Find the minimum work done to form a solid sphere of radius $R$ and total charge $Q$.
[Assume all the charges are at infinity initially]

• A. $\frac{3}{5}\frac{K{Q}^2}{R}$
• B. zero
• C. $\frac{2}{5}\frac{K{Q}^2}{R}$
• D. $\frac{6}{5}\frac{K{Q}^2}{R}$

Answer 1

The correct option is A $\frac{3}{5}\frac{K{Q}^2}{R}$

Imagine that we assemble the sphere by building up a succession of thin spherical layers of infinitesimal thickness.
At each stage of the process, we gather a small amount of charge and put it in a thin shell from $r$ to $r+dr$.
We continue the process until we arrive at the final radius $R$.

If $Q_r$ is the charge of the sphere when it has been built up to the radius $r$, the work done in bringing a charge $dQ$ to it is
$dW=dQ\times V_r$
$\Rightarrow dW=\frac{Q_{r}dQ}{4\pi {\epsilon }_{0}r}...\left(1\right)$

If the density of charge in the sphere is $\rho$, the charge $Q_r$ is $Q_r=\rho \times \frac{4}{3}\pi r^3$.
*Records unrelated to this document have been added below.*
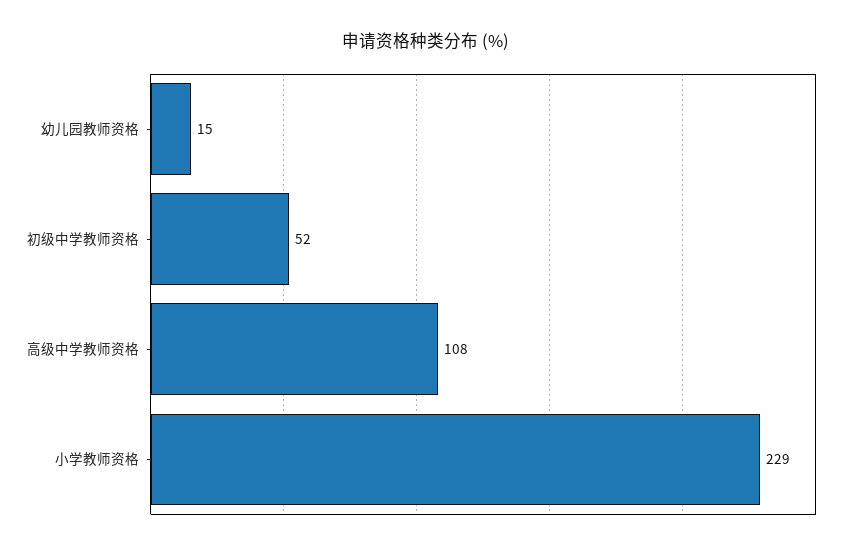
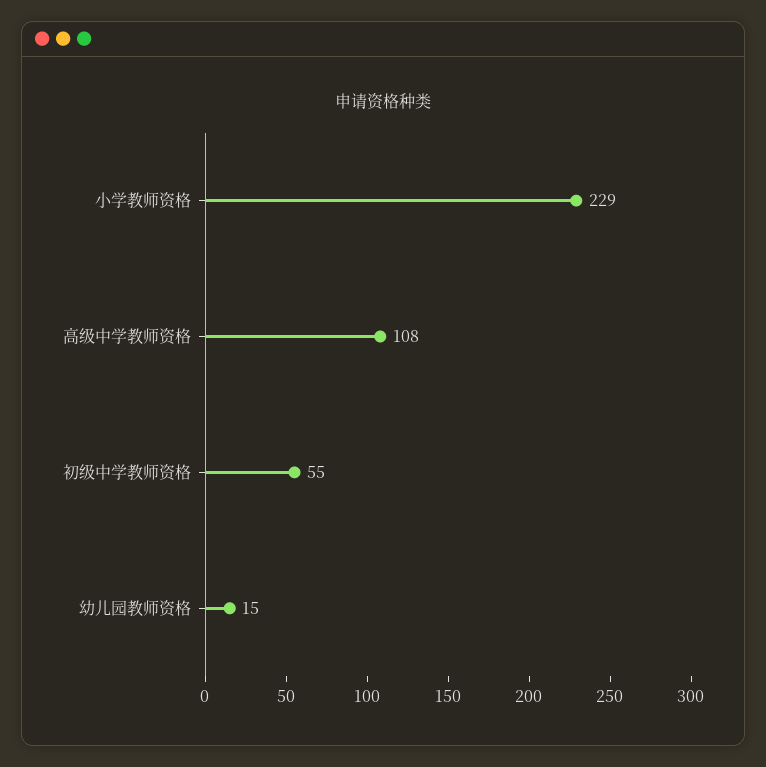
  {
    "幼儿园教师资格": 15,
-   "初级中学教师资格": 52,
+   "初级中学教师资格": 55,
    "高级中学教师资格": 108,
    "小学教师资格": 229
  }

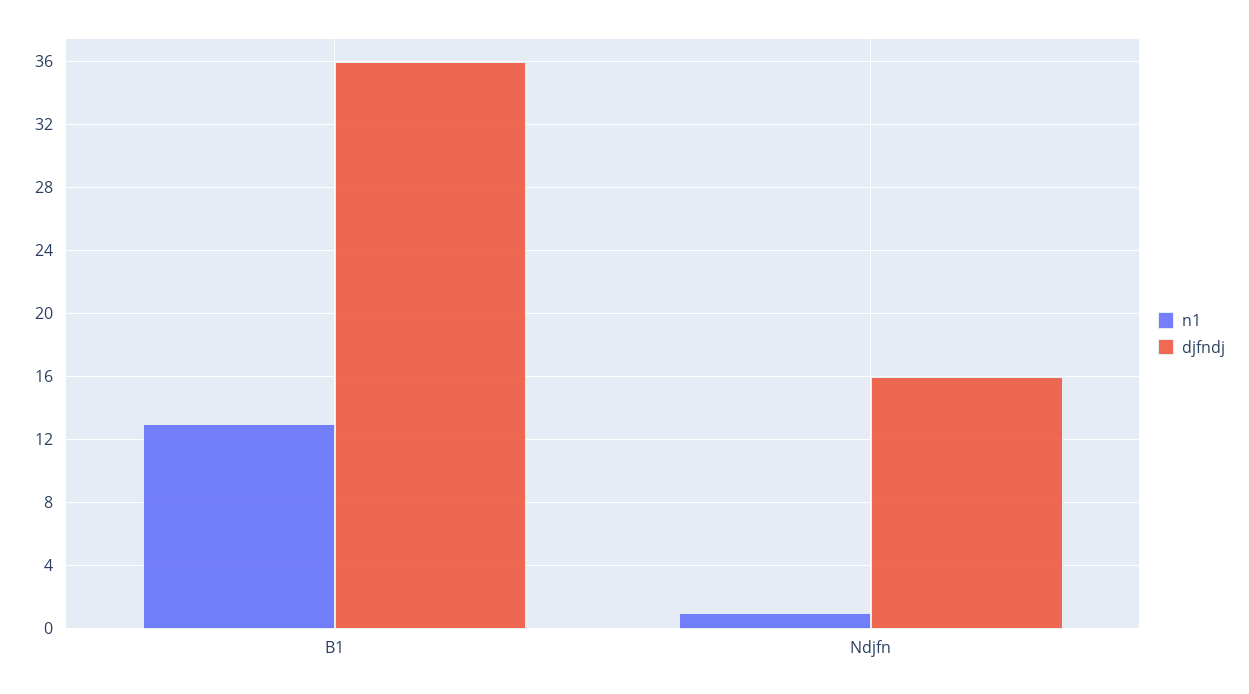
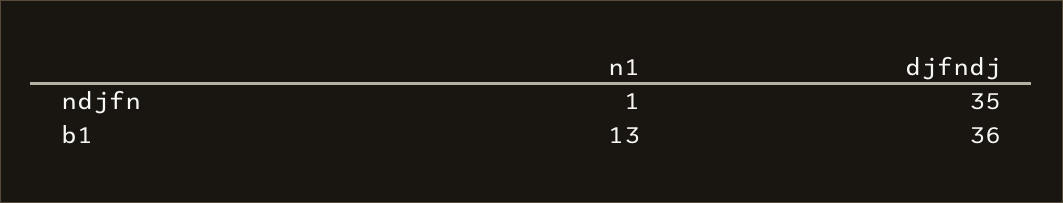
  {
    "n1": {
      "B1": 13,
      "Ndjfn": 1
    },
    "djfndj": {
      "B1": 36,
-     "Ndjfn": 16
+     "Ndjfn": 35
    }
  }

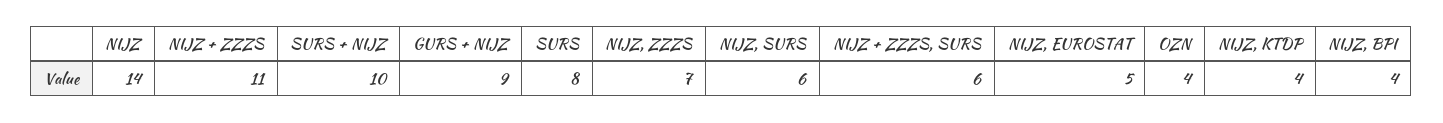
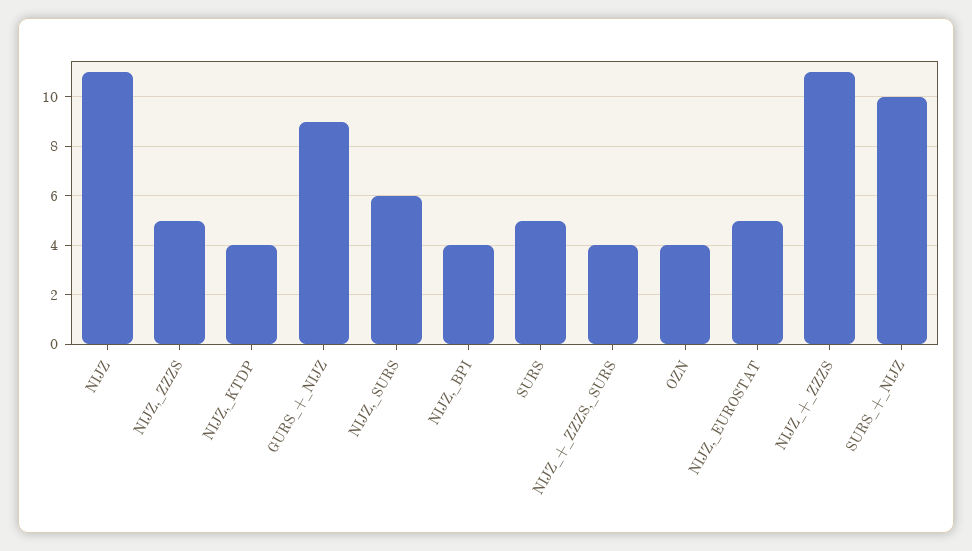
  {
-   "NIJZ": 14,
+   "NIJZ": 11,
    "NIJZ + ZZZS": 11,
    "SURS + NIJZ": 10,
    "GURS + NIJZ": 9,
-   "SURS": 8,
+   "SURS": 5,
-   "NIJZ, ZZZS": 7,
+   "NIJZ, ZZZS": 5,
    "NIJZ, SURS": 6,
-   "NIJZ + ZZZS, SURS": 6,
+   "NIJZ + ZZZS, SURS": 4,
    "NIJZ, EUROSTAT": 5,
    "OZN": 4,
    "NIJZ, KTDP": 4,
    "NIJZ, BPI": 4
  }

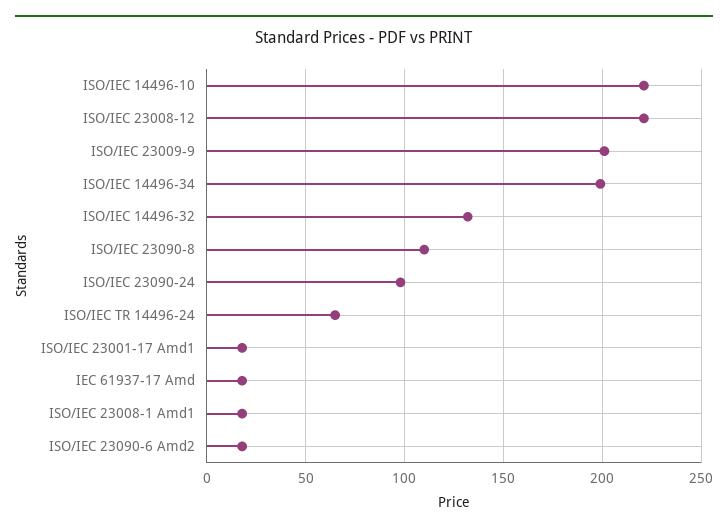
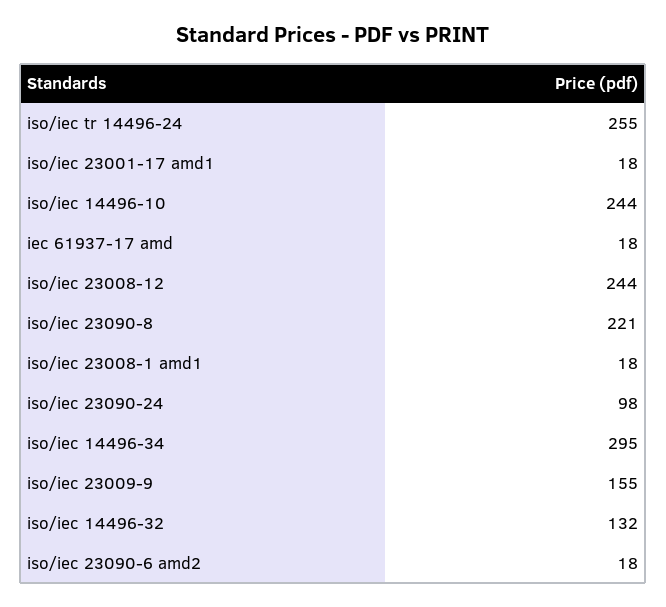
  {
-   "ISO/IEC 14496-10": 220,
+   "ISO/IEC 14496-10": 244,
-   "ISO/IEC 23008-12": 220,
+   "ISO/IEC 23008-12": 244,
-   "ISO/IEC 23009-9": 200,
+   "ISO/IEC 23009-9": 155,
-   "ISO/IEC 14496-34": 200,
+   "ISO/IEC 14496-34": 295,
    "ISO/IEC 14496-32": 132,
-   "ISO/IEC 23090-8": 110,
+   "ISO/IEC 23090-8": 221,
    "ISO/IEC 23090-24": 98,
-   "ISO/IEC TR 14496-24": 65,
+   "ISO/IEC TR 14496-24": 255,
    "ISO/IEC 23001-17 Amd1": 18,
    "IEC 61937-17 Amd": 18,
    "ISO/IEC 23008-1 Amd1": 18,
    "ISO/IEC 23090-6 Amd2": 18
  }

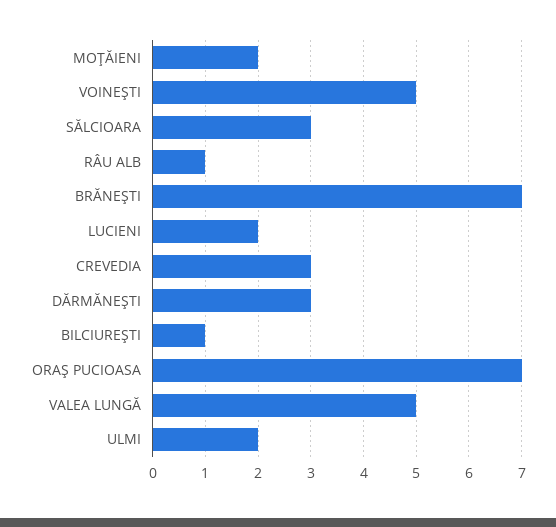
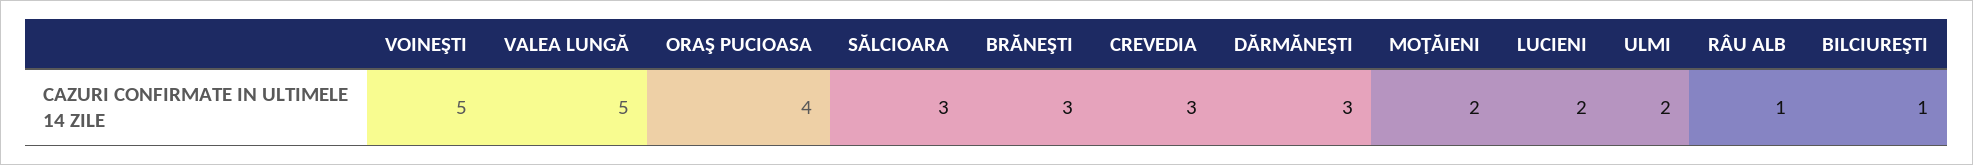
  {
    "MOŢĂIENI": 2,
    "VOINEŞTI": 5,
    "SĂLCIOARA": 3,
    "RÂU ALB": 1,
-   "BRĂNEŞTI": 7,
+   "BRĂNEŞTI": 3,
    "LUCIENI": 2,
    "CREVEDIA": 3,
    "DĂRMĂNEŞTI": 3,
    "BILCIUREŞTI": 1,
-   "ORAŞ PUCIOASA": 7,
+   "ORAŞ PUCIOASA": 4,
    "VALEA LUNGĂ": 5,
    "ULMI": 2
  }

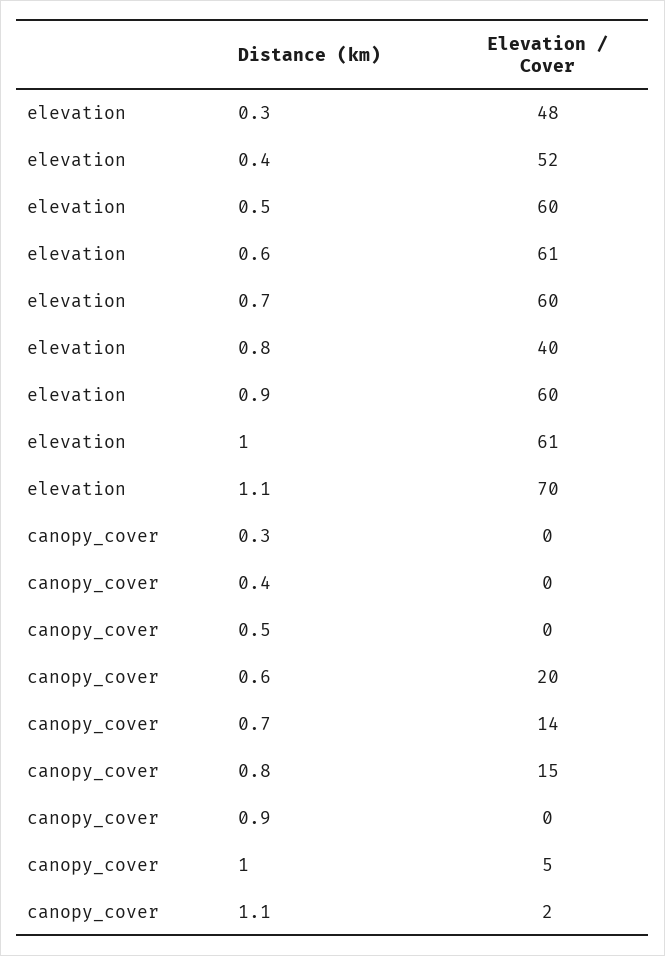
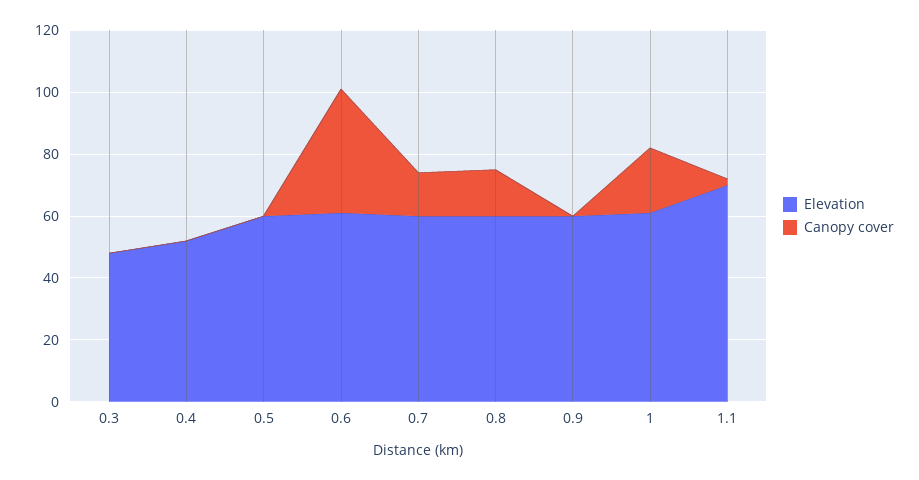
  {
    "elevation": {
      "0.3": 48,
      "0.4": 52,
      "0.5": 60,
      "0.6": 61,
      "0.7": 60,
-     "0.8": 40,
+     "0.8": 60,
      "0.9": 60,
      "1": 61,
      "1.1": 70
    },
    "canopy_cover": {
      "0.3": 0,
      "0.4": 0,
      "0.5": 0,
-     "0.6": 20,
+     "0.6": 40,
      "0.7": 14,
      "0.8": 15,
      "0.9": 0,
-     "1": 5,
+     "1": 20,
      "1.1": 2
    }
  }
and the charge $dQ$ is $dQ=\rho \times 4\pi r^{2}dr$

Substituting the value in $\left(1\right)$, we get
$dW=\frac{4\pi {\rho }^2{r}^{4}dr}{3{ϵ}_0}$.

The work done required to assemble the sphere is the integral of $dW$ from $r=0$ to $r=R$

$\int dW={\int }_0^R\frac{4\pi {\rho }^2{r}^{4}dr}{3{\epsilon }_0}$

$\Rightarrow W=\frac{4\pi {\rho }^2{R}^5}{15{\epsilon }_0}$

Work done in terms of the total charge $Q=\rho \frac{4}{3}\pi R^3$ of the sphere,

$W=\frac{4\pi {\left(\frac{3Q}{4\pi R^3}\right)}^2{R}^5}{15{\epsilon }_0}$

$\Rightarrow W=\frac{1}{4\pi {\epsilon }_0}\frac{3}{5}\frac{Q^2}{R}$

Putting $\frac{1}{4\pi {\epsilon }_0}=K$, we get $W=\frac{3}{5}\frac{K{Q}^2}{R}$

Hence, option (a) is the correct answer.

Why this question? Note : The work done in gathering the charges together from infinity is called the self energy of the body. It is also the work required to break the system apart [constant of binding energy]